Singapore has one of the highest vaccination rates in the world, with more than 80% of its population fully vaccinated, according to data from Johns Hopkins.
Singapore’s decision to go ahead with the VTL comes as other countries in the Asia-Pacific region also move toward living with Covid.
Thailand plans to reopen its capital, Bangkok, and other major destinations to foreign tourists by November in order to revive its flailing tourism industry, which accounted for more than 11% of the country’s GDP in 2019, according to Reuters.
Vietnam’s government said Wednesday it plans to reopen key tourist destinations to vaccinated visitors from countries deemed a low Covid-19 risk from December, ahead of a full resumption targeted for June next year, Reuters reported.

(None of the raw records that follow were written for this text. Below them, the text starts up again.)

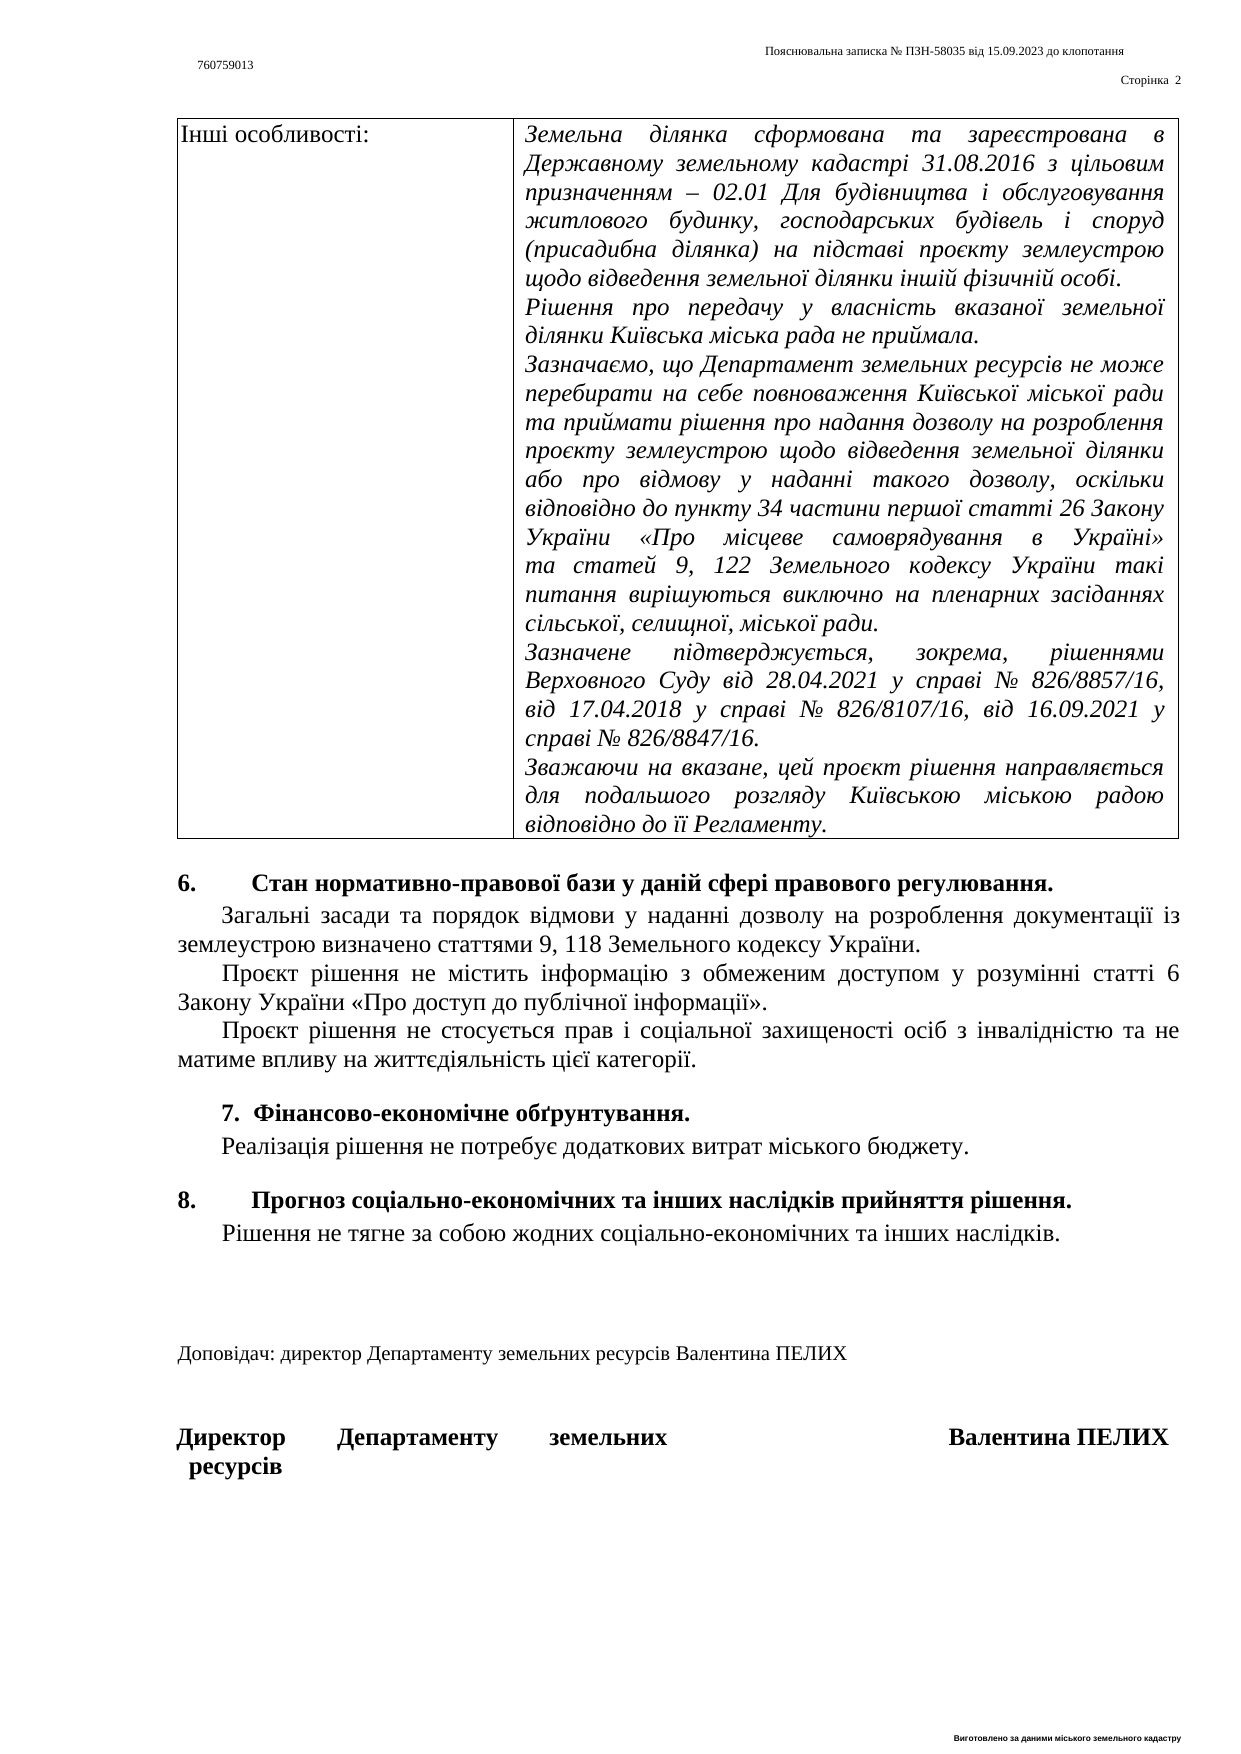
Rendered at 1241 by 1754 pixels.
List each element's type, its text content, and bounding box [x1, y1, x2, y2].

list Стан нормативно-правової бази у даній сфері правового регулювання. [177, 868, 1181, 896]
table_cell Інші особливості: [178, 119, 513, 838]
text Доповідач: директор Департаменту земельних ресурсів Валентина ПЕЛИХ [177, 1341, 1181, 1365]
table_cell Земельна ділянка сформована та зареєстрована в Державному земельному кадастрі 31.08.2016 з цільовим призначенням – 02.01 Для будівництва і обслуговування житлового будинку, господарських будівель і споруд (присадибна ділянка) на підставі проєкту землеустрою щодо відведення земельної ділянки іншій фізичній особі. Рішення про передачу у власність вказаної земельної ділянки Київська міська рада не приймала. Зазначаємо, що Департамент земельних ресурсів не може перебирати на себе повноваження Київської міської ради та приймати рішення про надання дозволу на розроблення проєкту землеустрою щодо відведення земельної ділянки або про відмову у наданні такого дозволу, оскільки відповідно до пункту 34 частини першої статті 26 Закону України «Про місцеве самоврядування в Україні» та статей 9, 122 Земельного кодексу України такі питання вирішуються виключно на пленарних засіданнях сільської, селищної, міської ради. Зазначене підтверджується, зокрема, рішеннями Верховного Суду від 28.04.2021 у справі № 826/8857/16, від 17.04.2018 у справі № 826/8107/16, від 16.09.2021 у справі № 826/8847/16. Зважаючи на вказане, цей проєкт рішення направляється для подальшого розгляду Київською міською радою відповідно до її Регламенту. [514, 119, 1178, 838]
list Прогноз соціально-економічних та інших наслідків прийняття рішення. [177, 1185, 1181, 1213]
text Рішення не тягне за собою жодних соціально-економічних та інших наслідків. [222, 1218, 1181, 1246]
table_header Валентина ПЕЛИХ [679, 1423, 1180, 1491]
text Реалізація рішення не потребує додаткових витрат міського бюджету. [177, 1131, 1181, 1160]
table_header Директор Департаменту земельних ресурсів [177, 1423, 679, 1491]
text Загальні засади та порядок відмови у наданні дозволу на розроблення документації із землеустрою визначено статтями 9, 118 Земельного кодексу України. [177, 901, 1181, 958]
list Фінансово-економічне обґрунтування. [177, 1098, 1181, 1127]
text Проєкт рішення не стосується прав і соціальної захищеності осіб з інвалідністю та не матиме впливу на життєдіяльність цієї категорії. [177, 1016, 1181, 1073]
text Проєкт рішення не містить інформацію з обмеженим доступом у розумінні статті 6 Закону України «Про доступ до публічної інформації». [177, 958, 1181, 1016]
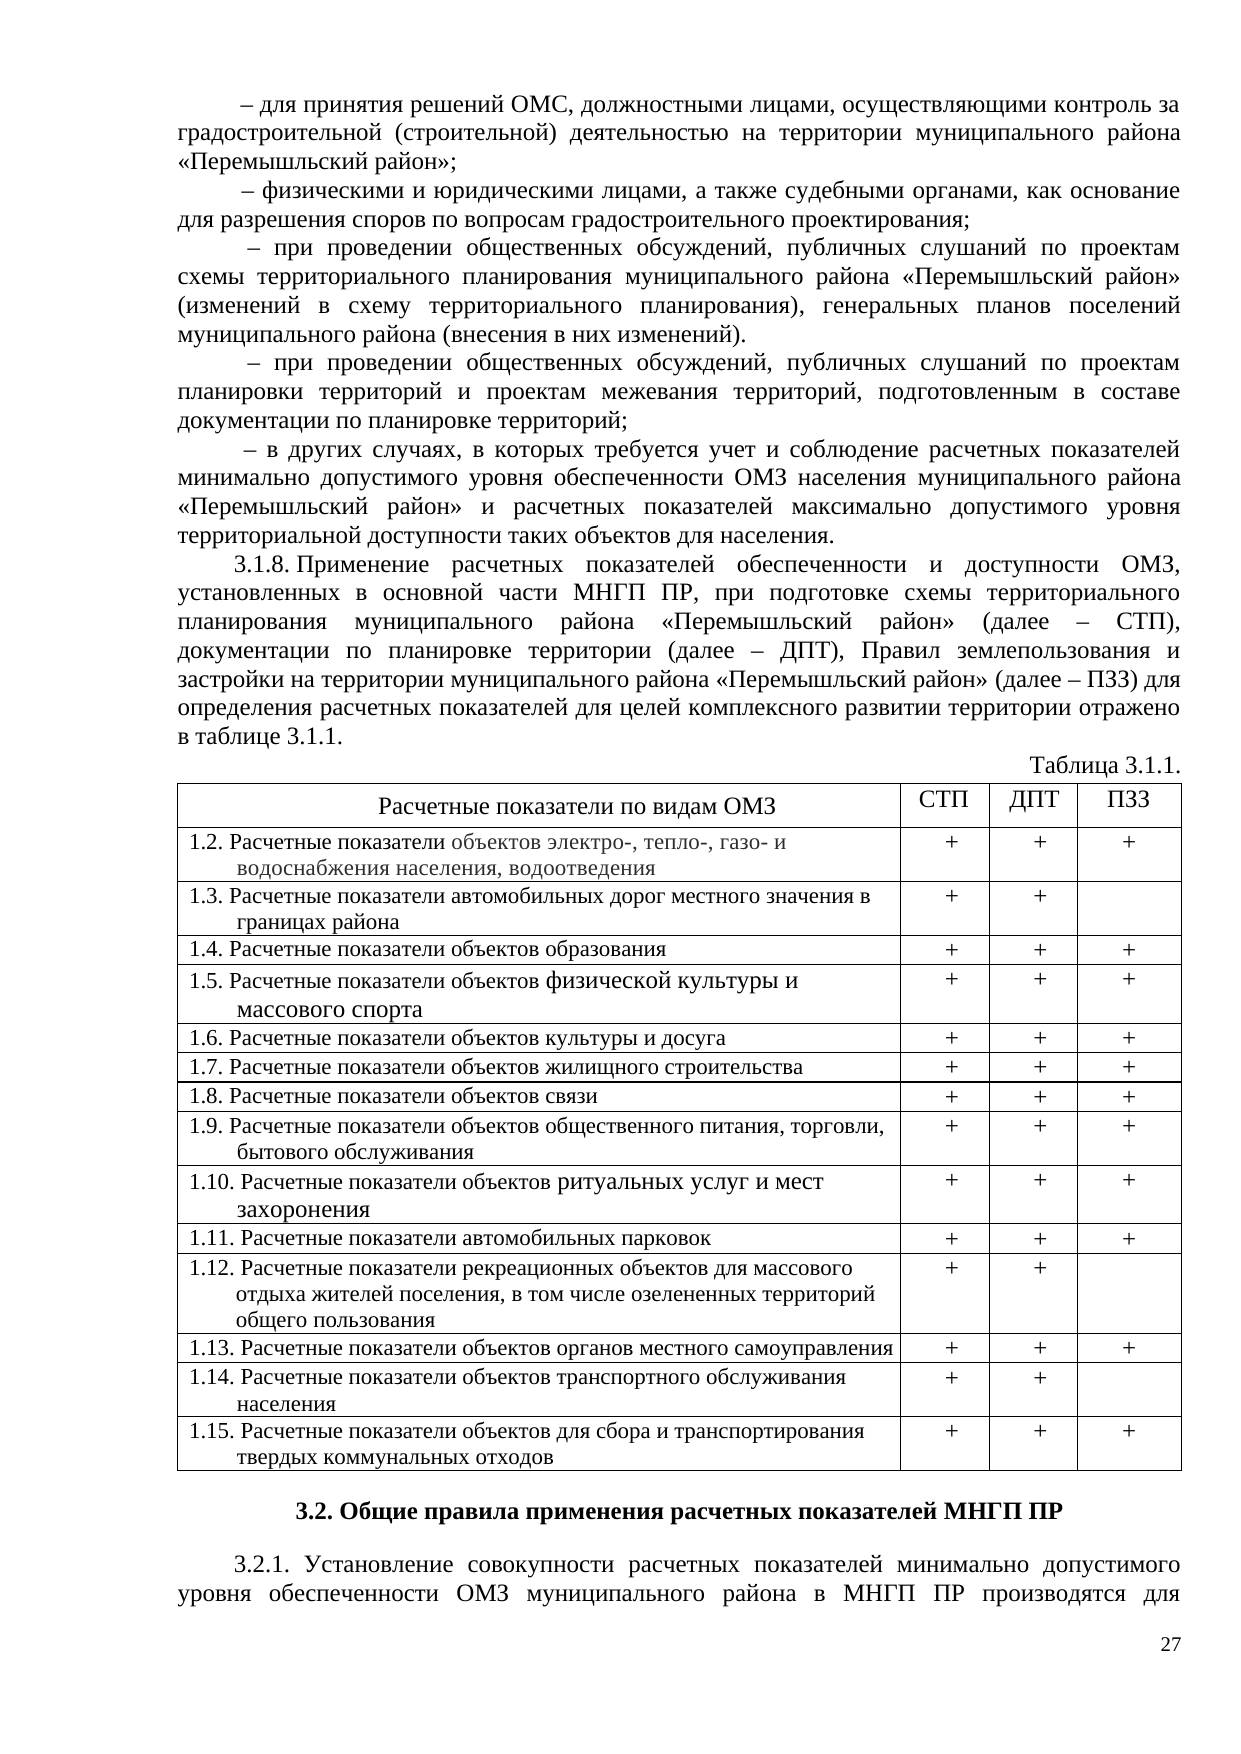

Indonesia meanwhile, has allowed public spaces to reopen and permitted factories to return to full capacity. Tourists from countries including China, New Zealand and Japan will be allowed to enter the resort island of Bali by October 14, Reuters reported, citing government officials. But travelers will have to quarantine for eight days at their own expense.
On Monday, Sydney emerged from a strict lockdown that was imposed in June to contain a Delta outbreak. Now, fully vaccinated Sydneysiders – about 70% of the city’s adults – can return to restaurants, bars and gyms, while many family members can reunite with one another after months apart.